When scons is run on this build file, it calls the script on IN_DATA to produce CLEAN_DATA. Then the external program treemaker is called on CLEAN_DATA and EPI_DATA to produce RESULT_DATA. Should EPI_DATA be edited, when scons is called again, only the second external step will be run again as the first step and it's results is still up to date.


  • Analyses may be run (and rerun) easily
  • If data changes (or scripts change - bug fixes), only the necessary steps are  rerun
  • The actions taken are recorded in the build file

To ease renaming intermediate or output files in a rational way, psicons offers a few utility functions for interpolating file names from parameters. To illustrate:

# generate a new string from a template
>>> d = {'foo': '123', 'bar': '456'}
>>> interpolate ('ab{foo}cd{bar}ef', d)
# name new file name from old by adding suffix to name
>>> interpolate_from_path ('mydata.csv', '{stem}-cleaned{ext}')


Certainly, far, far more complicated reproducibility tools are out there (see here) but many are based around certain disciplines (e.g. geophysics, computational math), require working through web interfaces or using very standard sets of analysis tools. psicons is written from the point of view of a bioinformatician doing sequence and phylogenetic analysis, working on the commandline using a lot of custom scripts and an endlessly changing lineup of supplied tools. As sometimes happens, other tools didn't fit, so I wrote one that did.

As with many quick hack tools, documentation is currently a bit thin.

The need for a modified scons installation is a blemish. Future versions of psicons may need to directly incorporate scons for ease of installation.

Clearly, a set of standard tools for extracting, transforming and plotting data would be a powerful addition to psicons. This doesn't exist as yet.

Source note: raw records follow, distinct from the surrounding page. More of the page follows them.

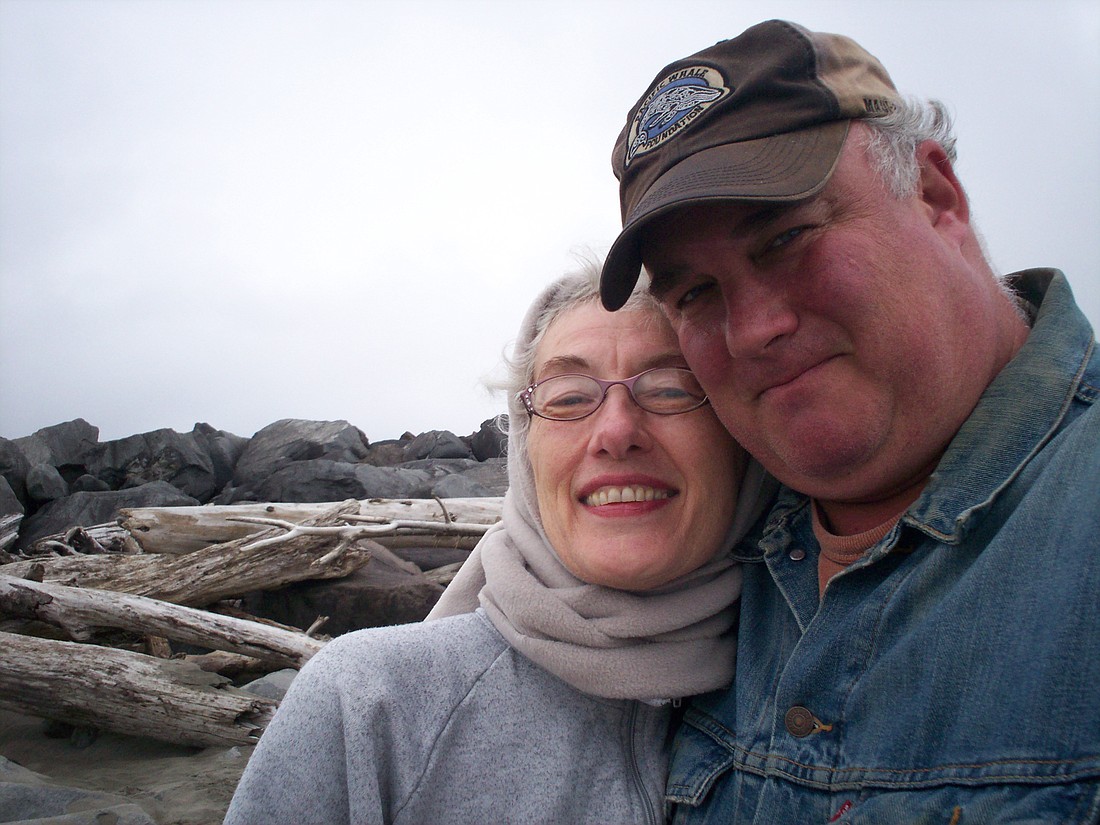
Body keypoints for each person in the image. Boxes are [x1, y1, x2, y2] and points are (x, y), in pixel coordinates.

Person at [598, 19, 1100, 823]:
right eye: (695, 293)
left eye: (788, 237)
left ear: (936, 195)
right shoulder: (700, 560)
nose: (752, 328)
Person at [223, 264, 776, 825]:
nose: (615, 432)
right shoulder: (367, 707)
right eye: (566, 398)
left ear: (739, 438)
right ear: (524, 449)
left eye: (670, 388)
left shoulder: (834, 680)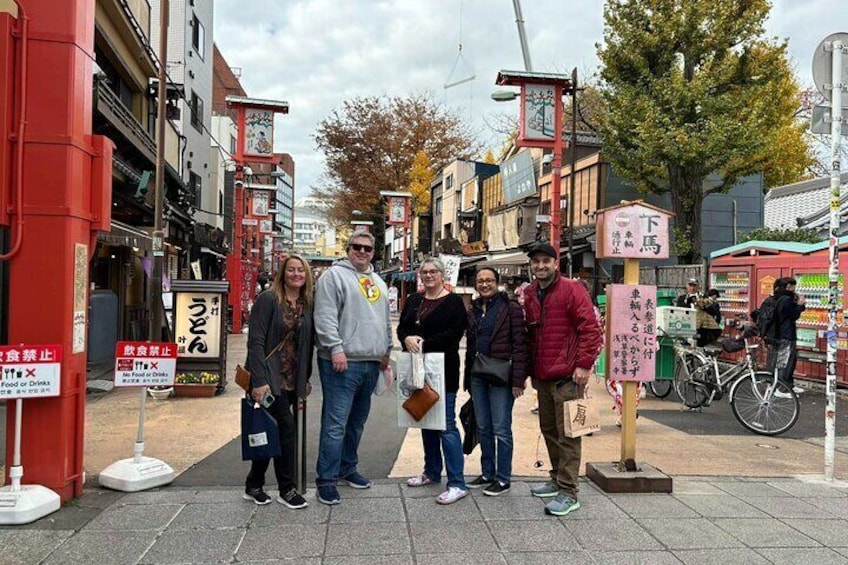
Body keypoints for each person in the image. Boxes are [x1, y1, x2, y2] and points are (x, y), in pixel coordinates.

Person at [522, 243, 603, 517]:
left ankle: (569, 492)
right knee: (549, 430)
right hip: (543, 375)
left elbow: (590, 329)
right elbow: (532, 335)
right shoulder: (531, 293)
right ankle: (556, 478)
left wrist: (583, 364)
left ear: (556, 263)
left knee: (569, 434)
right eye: (536, 262)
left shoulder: (572, 289)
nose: (541, 266)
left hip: (568, 376)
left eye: (546, 261)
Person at [313, 231, 392, 505]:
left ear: (373, 252)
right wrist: (335, 347)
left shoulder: (378, 281)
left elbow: (384, 320)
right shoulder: (333, 276)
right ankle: (326, 478)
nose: (362, 251)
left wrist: (386, 352)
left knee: (356, 423)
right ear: (348, 249)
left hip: (371, 362)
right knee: (335, 424)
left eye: (367, 248)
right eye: (356, 247)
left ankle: (348, 468)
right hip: (342, 362)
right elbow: (324, 316)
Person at [243, 254, 314, 509]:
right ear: (282, 273)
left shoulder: (307, 303)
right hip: (270, 378)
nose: (296, 274)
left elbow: (308, 344)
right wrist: (259, 381)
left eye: (301, 271)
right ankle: (287, 488)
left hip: (293, 379)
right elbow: (256, 341)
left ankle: (254, 483)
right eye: (291, 270)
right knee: (286, 429)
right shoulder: (268, 299)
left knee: (270, 431)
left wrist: (305, 378)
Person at [398, 257, 469, 504]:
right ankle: (431, 471)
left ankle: (457, 482)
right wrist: (406, 338)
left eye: (433, 272)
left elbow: (454, 334)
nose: (428, 275)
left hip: (443, 370)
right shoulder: (414, 300)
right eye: (425, 272)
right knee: (425, 420)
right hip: (417, 371)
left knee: (445, 424)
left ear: (442, 275)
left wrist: (424, 343)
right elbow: (402, 328)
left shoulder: (454, 303)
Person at [464, 267, 527, 496]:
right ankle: (487, 472)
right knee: (483, 427)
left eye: (489, 280)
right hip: (478, 375)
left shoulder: (510, 308)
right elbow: (471, 347)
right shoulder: (474, 309)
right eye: (480, 281)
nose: (484, 284)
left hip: (502, 376)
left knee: (501, 428)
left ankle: (503, 478)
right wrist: (467, 378)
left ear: (497, 282)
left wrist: (518, 380)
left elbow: (520, 345)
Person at [770, 277, 806, 397]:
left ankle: (789, 385)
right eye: (793, 286)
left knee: (788, 360)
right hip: (786, 334)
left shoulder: (777, 297)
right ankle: (782, 388)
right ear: (788, 287)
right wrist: (800, 305)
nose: (795, 288)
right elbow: (793, 315)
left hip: (778, 334)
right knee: (786, 362)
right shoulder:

The process of installing a new tool or module for use by SCons is fiddly, involves copying libraries in a tool directory, registering  their use in build files, voids the ease of using easy_install and makes development a pain. Thus, the additional "commands" are real scons commands, so much as functions that generate commands. But they are easy to use.


Thanks to the architects of Scons, of course.

While this project was started before encountering Madagascar, it has inevitably shaped development. It's a remarkably powerful system, although ill-suited to my current purposes. You should check it out.

Only when writing this document did I become aware of sconstools, which seems to be following exactly the same direction as psicons.